Pourquoi est-ce si difficile d’écrire ?

Ne me méprenez pas : dans cet article, je n’adresse pas à la simple passion de l’écriture – car, hormis quelques moments de chute d’inspiration, je n’y vois pas beaucoup d’obstacles. Le verbe « écrire », ici, s’accompagne d’une action du quotidien, d’un effort qui relève du devoir : celui de faire de l’écriture son métier.

Cela, en comparaison, est bien plus difficile que n’importe quel exercice d’écriture.

#1 – Un travail de longue haleine

Beaucoup on encore du mal à considérer l’écriture comme un « travail ». Pour certains, parce qu’il est inconcevable de lier passion au métier ; pour d’autres, parce que c’est un travail de bien maigre importance.

Tristement, je remarque deux combats : ceux qui peinent à vivre de leur plume, mais s’y essayent ; ceux qui ne laissent à l’écriture qu’une trop petite part de leur quotidien et ne parviennent ainsi qu’à une faible production. Qui donc a raison ? Faut-il préférer le confort ou la disponibilité ? Le choix se fait sur un pas de foi.

L’écriture, comme pour tout autre travail, est malheureusement ainsi fait : cela demande du temps. Alors, que faire lorsque ce temps nous échappe face à d’autres responsabilités ? Certains trouvent leur équilibre entre deux emplois : un temps partiel qui leur permet de s’engager un peu plus dans l’écriture ou une activité, comme la correction et le travail d’édition, qui permet de garder un pied dans l’écriture.

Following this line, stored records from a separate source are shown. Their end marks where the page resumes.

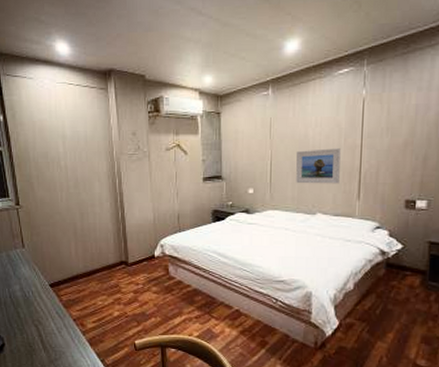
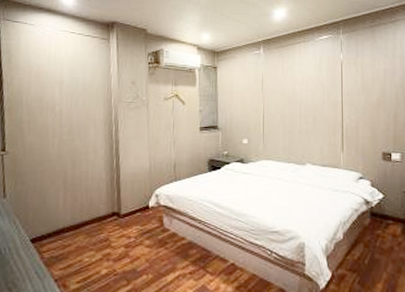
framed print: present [295,148,341,184] -> none [285,104,325,136]

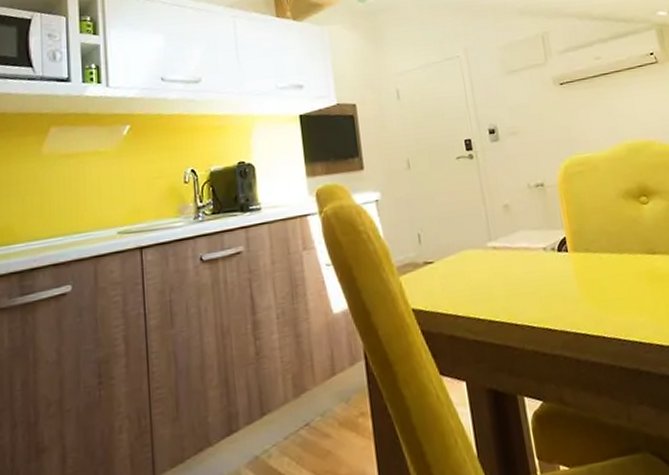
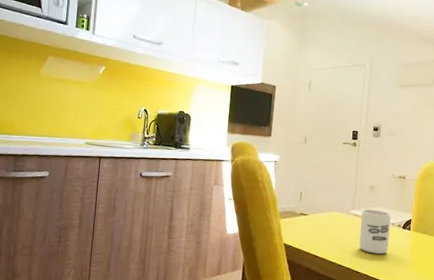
cup: none [502,234,548,295] -> present [359,209,391,255]

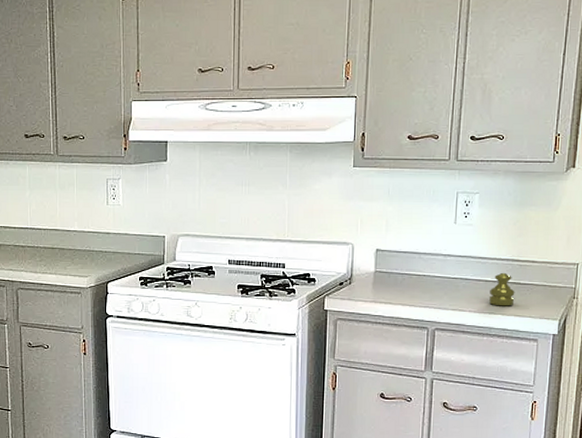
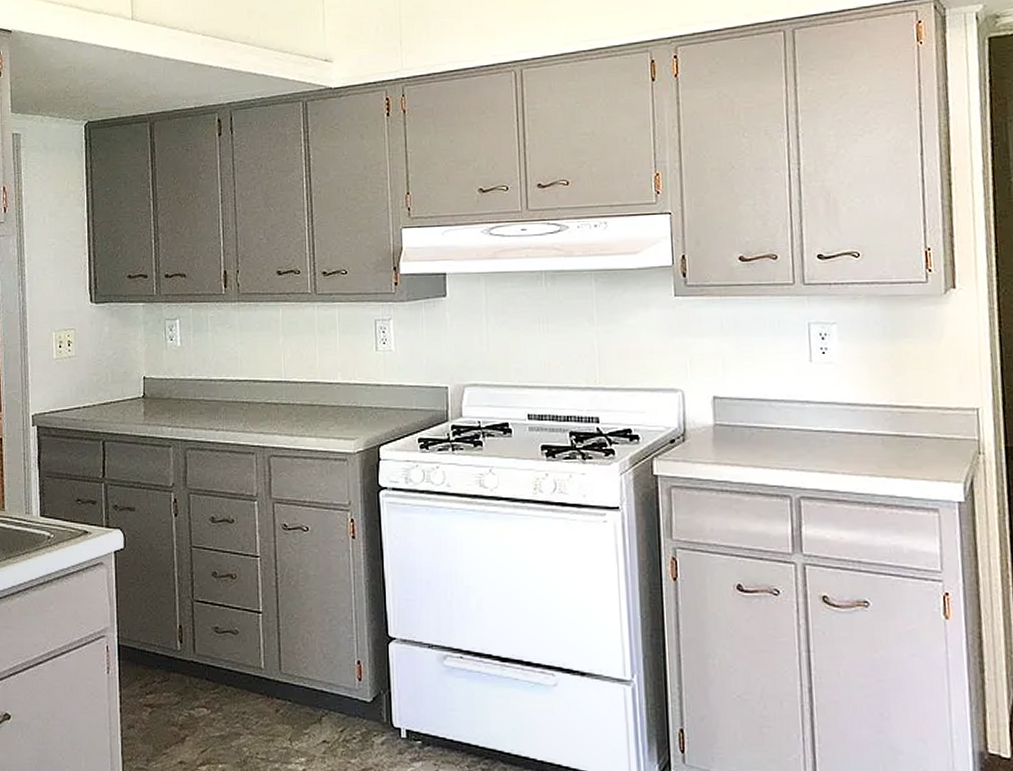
salt shaker: present [489,272,515,306] -> none [866,422,901,466]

Pour ma part, je ne vois qu’une solution : oser vivre de ma plume. Cela n’est pas sans risque et il me faudra un bon soutient – tant financier que moral – mais c’est la seule issue que je peux réserver à mon activité qui en demande beaucoup. Aujourd’hui, alors que je tache fidèlement de poursuivre mes études, le constat demeure le même : je suis incapable de laisser la seconde à l’écriture. J’ai besoin de temps, de plusieurs heures devant moi chaque jours, pour pleinement me lancer et avancer dans un roman. Autrement, c’est l’échec, c’est le retard : suite de blocages, déconnection avec mon travail, frustrations… Comme pour tout travail, lorsque ça ne produit pas ses fruits, c’est désarmant !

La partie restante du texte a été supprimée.